WHAT YOU HAVE TO DO:
Wherever "aluRes" turns up in the entries, copy out the line that holds it.

Records from a dataset
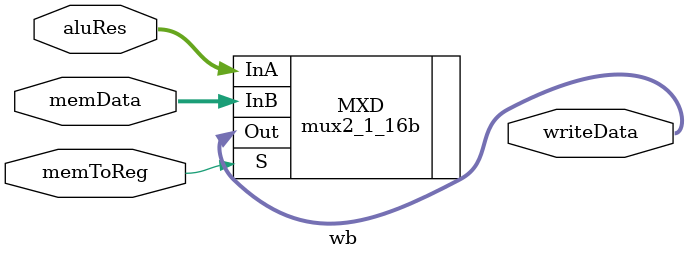
<source format=v>
/*
   CS/ECE 552 Spring '20
  
   Filename        : wb.v
   Description     : This is the module for the overall Write Back stage of the processor.
*/
module wb(aluRes, memData, memToReg, writeData);
    // TODO: Your code here
    input [15:0] aluRes;
    input [15:0] memData;
    input memToReg;                 
    
    output [15:0] writeData;       
    
    mux2_1_16b MXD(.InA(aluRes), .InB(memData), .S(memToReg), .Out(writeData));
endmodule


</source>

RESPONSE FOR THIS EXERCISE:
module wb(aluRes, memData, memToReg, writeData);
    input [15:0] aluRes;
    mux2_1_16b MXD(.InA(aluRes), .InB(memData), .S(memToReg), .Out(writeData));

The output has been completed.